Return to Publishing
Cervi did not like losing, and Johnson’s snide comments in the press after the election stung his pride. Cervi was slow to realize there were not enough liberal Democrats to unseat a popular and entrenched conservative Democrat. Cervi quit active politics, and his years with the newsletter in 1949 became a springboard for a new project: a full-fledged business weekly called Cervi’s Rocky Mountain Journal. By 1955 the journal had a circulation of 4,458, but it was passed from hand to hand and often read by thousands more than its paid subscribers. On Cervi’s caustic editorial page, readers knew he would savage the money-grasping bankers and the executives and corporations he believed to be vulnerable. One early editorial, under the headline “Comes the Revolution,” seemed to give the money-grubbers a warning. “What is this stupid thing called success if its hallmark is making more money?” Cervi wrote. “The cold and brutal dollar can’t think, feel, smell, taste, hear, or see!”
In addition to his jabs at big money, Cervi also took aim at journalists themselves, lambasting members of the Colorado Press Association for accepting parties, meals, and other freebees from utility companies. He once admonished the association’s editors that “the least [you] can do is to refuse cheap handouts from people seeking a friendly press for self-interest.” With Cervi as the watchdog, many journalists quit the practice.
Long before his death in 1970, Cervi was in poor health. His daughter, Clé, pitched in during frequent visits from New York as she pursued both acting and journalism careers after college. With the prospect of marriage and a family, she was not keen on taking over the newspaper, but in January 1966, her father placed the keys to the Journal in her hand and announced, “your mother and I are leaving in the morning for a tour of Asia. Good luck!” Clé took the job reluctantly; she knew the hellish task of running the Journal required pulling together, with limited resources, the work of twenty-nine employees to create a significant, articulate publication fifty-two weeks a year. Eventually, two Denver attorneys, Dan Lynch and Bruce MacIntosh, bought the Journal for $125,000. In 1998 the paper celebrated its fiftieth anniversary, and it is still being published today by New York–based Advance Publications.
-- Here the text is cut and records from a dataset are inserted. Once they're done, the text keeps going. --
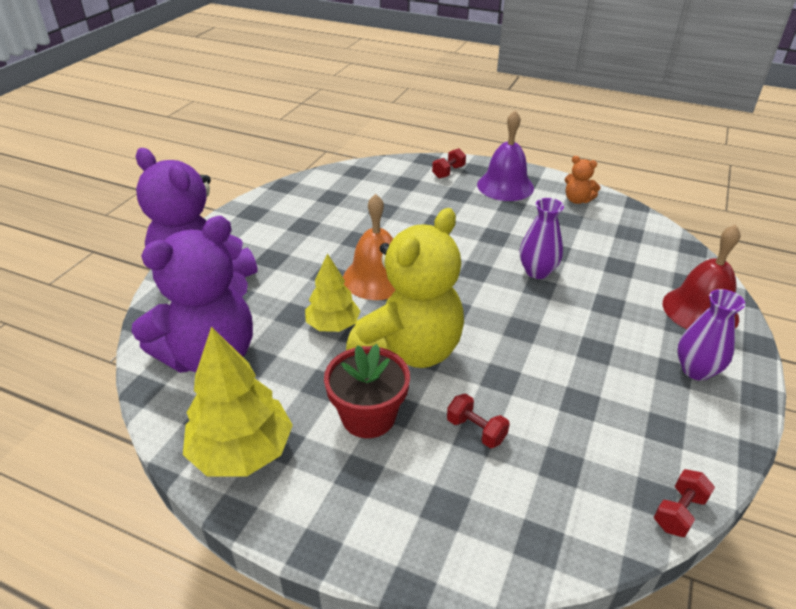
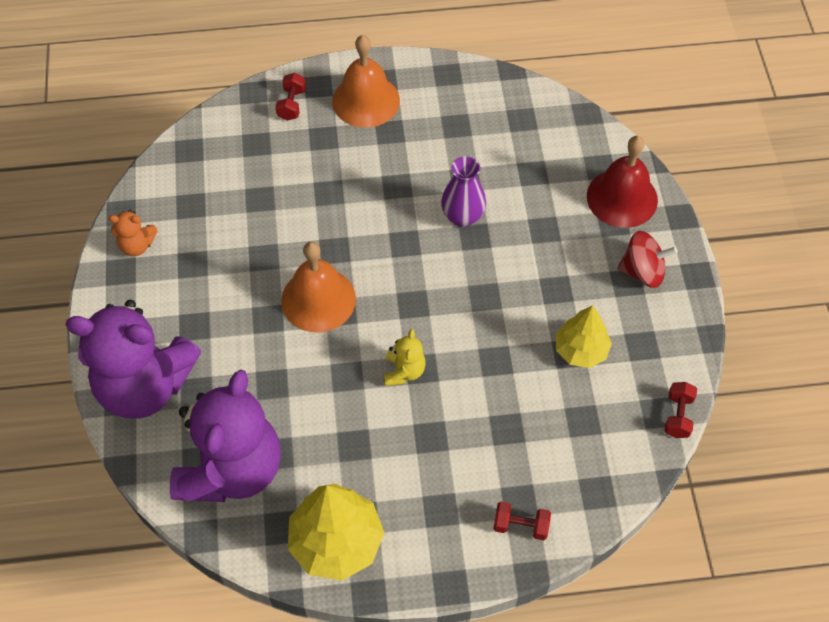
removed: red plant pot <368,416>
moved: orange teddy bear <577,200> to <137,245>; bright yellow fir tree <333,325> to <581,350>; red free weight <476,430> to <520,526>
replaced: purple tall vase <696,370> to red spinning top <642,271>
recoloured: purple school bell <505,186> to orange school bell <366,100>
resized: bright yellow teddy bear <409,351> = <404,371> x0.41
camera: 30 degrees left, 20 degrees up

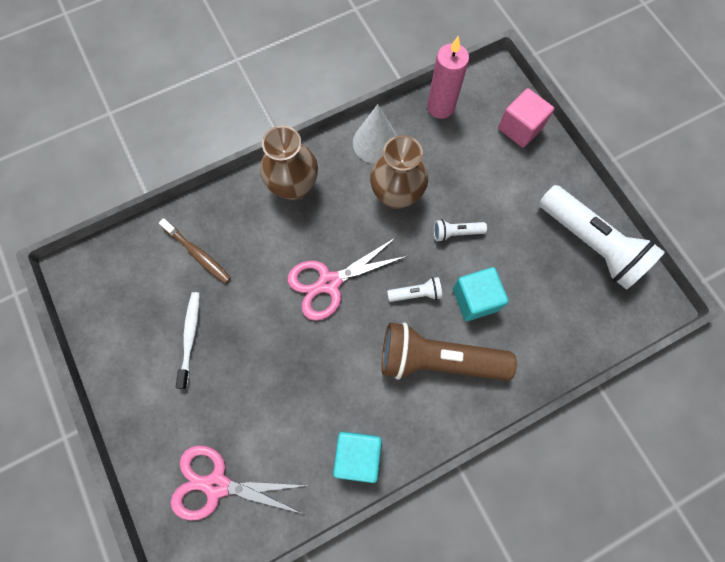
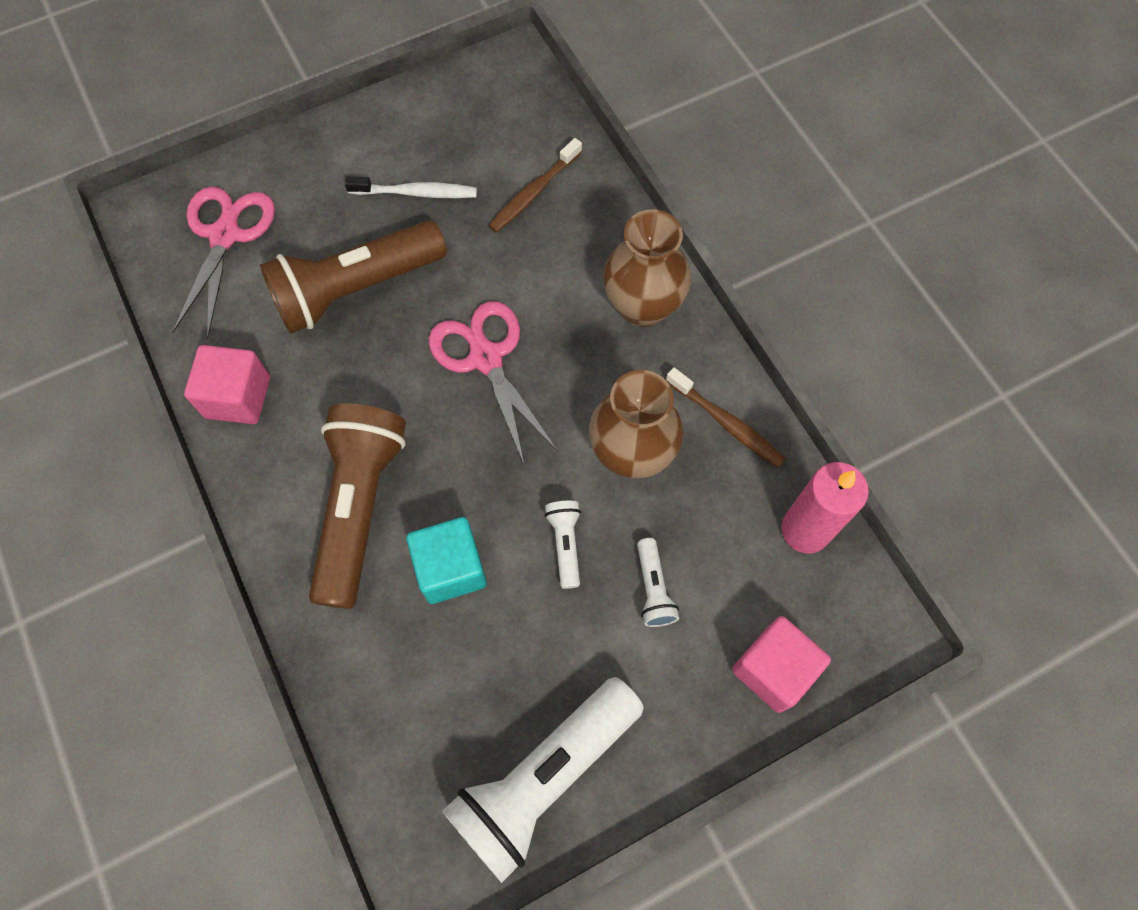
added: russet flashlight <355,289>
moved: white flashlight <416,293> to <653,589>
replaced: white cone shape <375,142> to russet dental brush <726,423>
recoloured: turquoise cube <358,455> to rose-pink cube <238,397>
camera: 90 degrees right, 5 degrees down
Cervi’s firebrand style of writing and management earned him as much enmity as it did respect, but it was driven by his core belief that “[t]he essence of a good newspaper is human spirit, not materialism.” Comments like this earned scholarships in his memory and a place among Colorado’s editing luminaries.
Adapted from Lee Olson, “The Annoying Gene Cervi: The Terror of Colorado Journalism,” Colorado Heritage Magazine 20, no. 3 (2000).